Wednesday, May 28, 2025

Angelina Cafe


 

Located at 220 Huffman Mill Road in Burlington, Angelina Café offers European-influenced diner food for lunch and dinner. It is open from 8-9 Monday-Saturday and 9-2 on Sunday. Specials change daily, and online ordering is available.

At first glance, Angelina Café does not seem all that different from the multitude of Greek-owned Southern diners in the area. It’s situated in a large building that has seen better days, and its menu is huge. Dig a little deeper, however, and you’ll find a few things that set this Burlington spot apart. There’s a selection of sweet and savory crepes, they do cocktails and coffee drinks, and there are a bunch of tasty-looking cakes on display up front.

The café was bustling when our group of three arrived, but neither the ten-minute wait for our table nor the kitchen’s turnaround time was unreasonable in light of how busy the establishment was. That our server was courteous and attentive throughout the meal added to the sense that Angelina can handle the volume it likely receives on a daily basis.

A nightmare for the indecisive, the menu offers lots and lots of choices. Breakfast is served until 2, and options include benedicts, sandwiches, waffles, pancakes, omelets, skillets, combos, and more. The lunch/dinner selections add salads, burgers, Italian dishes, house specialties, a few steaks, and the aforementioned crepes. Everything from a fried tenderloin biscuit to lobster ravioli is for the taking here.

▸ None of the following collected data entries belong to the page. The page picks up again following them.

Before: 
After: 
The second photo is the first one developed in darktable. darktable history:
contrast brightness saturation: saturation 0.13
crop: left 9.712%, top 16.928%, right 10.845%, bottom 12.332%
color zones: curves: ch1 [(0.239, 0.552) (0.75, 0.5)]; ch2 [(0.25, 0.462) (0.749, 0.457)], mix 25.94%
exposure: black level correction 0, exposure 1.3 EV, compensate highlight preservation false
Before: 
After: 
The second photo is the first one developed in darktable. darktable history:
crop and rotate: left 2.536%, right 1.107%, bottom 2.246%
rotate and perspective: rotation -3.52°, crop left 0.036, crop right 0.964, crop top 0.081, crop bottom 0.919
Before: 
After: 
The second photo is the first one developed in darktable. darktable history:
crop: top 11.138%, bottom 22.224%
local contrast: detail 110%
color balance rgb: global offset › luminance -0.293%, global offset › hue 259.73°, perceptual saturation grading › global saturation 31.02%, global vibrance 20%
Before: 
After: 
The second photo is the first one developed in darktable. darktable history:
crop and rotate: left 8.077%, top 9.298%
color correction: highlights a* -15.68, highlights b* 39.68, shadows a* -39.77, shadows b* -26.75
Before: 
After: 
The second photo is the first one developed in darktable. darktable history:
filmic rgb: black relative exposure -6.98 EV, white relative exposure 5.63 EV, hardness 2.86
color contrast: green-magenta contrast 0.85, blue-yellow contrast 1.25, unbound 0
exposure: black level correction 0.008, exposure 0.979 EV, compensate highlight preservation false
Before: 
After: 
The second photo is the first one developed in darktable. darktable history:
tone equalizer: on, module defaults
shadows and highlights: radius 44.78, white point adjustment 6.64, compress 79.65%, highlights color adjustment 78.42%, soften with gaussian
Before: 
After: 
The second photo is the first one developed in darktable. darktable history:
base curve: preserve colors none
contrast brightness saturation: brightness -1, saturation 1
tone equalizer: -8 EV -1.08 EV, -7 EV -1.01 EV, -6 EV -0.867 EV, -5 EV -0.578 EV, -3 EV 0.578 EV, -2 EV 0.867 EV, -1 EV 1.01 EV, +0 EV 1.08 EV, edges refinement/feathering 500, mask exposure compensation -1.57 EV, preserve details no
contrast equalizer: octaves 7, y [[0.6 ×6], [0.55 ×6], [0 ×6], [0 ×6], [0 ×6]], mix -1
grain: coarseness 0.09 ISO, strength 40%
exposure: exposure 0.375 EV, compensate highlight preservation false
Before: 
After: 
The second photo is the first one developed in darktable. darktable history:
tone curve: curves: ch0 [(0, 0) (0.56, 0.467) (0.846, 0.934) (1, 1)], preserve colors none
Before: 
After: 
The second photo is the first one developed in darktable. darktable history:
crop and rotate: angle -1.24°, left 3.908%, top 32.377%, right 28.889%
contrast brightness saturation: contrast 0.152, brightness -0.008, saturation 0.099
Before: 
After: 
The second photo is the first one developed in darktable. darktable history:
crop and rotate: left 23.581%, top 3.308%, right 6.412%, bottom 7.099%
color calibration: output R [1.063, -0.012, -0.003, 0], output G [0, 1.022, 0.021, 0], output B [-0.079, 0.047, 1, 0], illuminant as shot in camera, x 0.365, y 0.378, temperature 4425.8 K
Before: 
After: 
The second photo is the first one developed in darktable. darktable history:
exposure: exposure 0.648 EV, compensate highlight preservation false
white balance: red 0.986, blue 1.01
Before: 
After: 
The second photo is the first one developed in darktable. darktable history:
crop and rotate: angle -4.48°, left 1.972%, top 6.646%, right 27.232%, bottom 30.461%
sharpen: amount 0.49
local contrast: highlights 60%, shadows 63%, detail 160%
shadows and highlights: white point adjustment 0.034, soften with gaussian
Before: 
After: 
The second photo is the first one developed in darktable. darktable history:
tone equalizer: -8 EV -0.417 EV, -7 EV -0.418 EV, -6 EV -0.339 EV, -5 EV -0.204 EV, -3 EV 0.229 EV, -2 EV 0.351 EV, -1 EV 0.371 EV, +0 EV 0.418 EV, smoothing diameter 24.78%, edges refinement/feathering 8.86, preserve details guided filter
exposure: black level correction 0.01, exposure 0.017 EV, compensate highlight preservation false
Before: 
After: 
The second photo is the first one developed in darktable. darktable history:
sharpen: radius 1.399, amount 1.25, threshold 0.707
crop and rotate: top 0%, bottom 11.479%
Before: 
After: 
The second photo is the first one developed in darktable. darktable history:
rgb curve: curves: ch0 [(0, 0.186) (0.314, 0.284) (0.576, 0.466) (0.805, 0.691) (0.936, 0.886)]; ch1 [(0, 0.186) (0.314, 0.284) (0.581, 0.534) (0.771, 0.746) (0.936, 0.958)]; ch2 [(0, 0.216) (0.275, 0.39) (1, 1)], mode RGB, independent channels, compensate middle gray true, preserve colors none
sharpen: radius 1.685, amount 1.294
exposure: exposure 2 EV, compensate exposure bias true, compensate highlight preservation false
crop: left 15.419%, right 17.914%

Our group opted to do breakfast for lunch, and I went with a smoked sausage breakfast sandwich, eggs scrambled, with potatoes on the side. It made for a very satisfying bite. Avocado and tomato balanced the saltiness of the meat nicely, and the brioche bun held everything together. The potatoes didn’t lack flavor, but they were crisp to the point of nearly burned. Even in that state, they may have been a safer bet than the grits (yellow, gloppy, and decidedly unappealing) that one of our group ordered. At least the pricing ($10 for a sandwich and a side, $9 apiece for breakfast specials with eggs/meat/side/bread) left no room for complaint.





The sign out front proclaims “Scratch Kitchen & Bar,” and between that and the menu’s Euro touches, you can be forgiven for thinking Angelina is striving to be something more than a diner. By that metric, the execution lags behind the ambition. But come here with more modest expectations, and you can appreciate the variety, value (and food, when they get it right) on their own terms.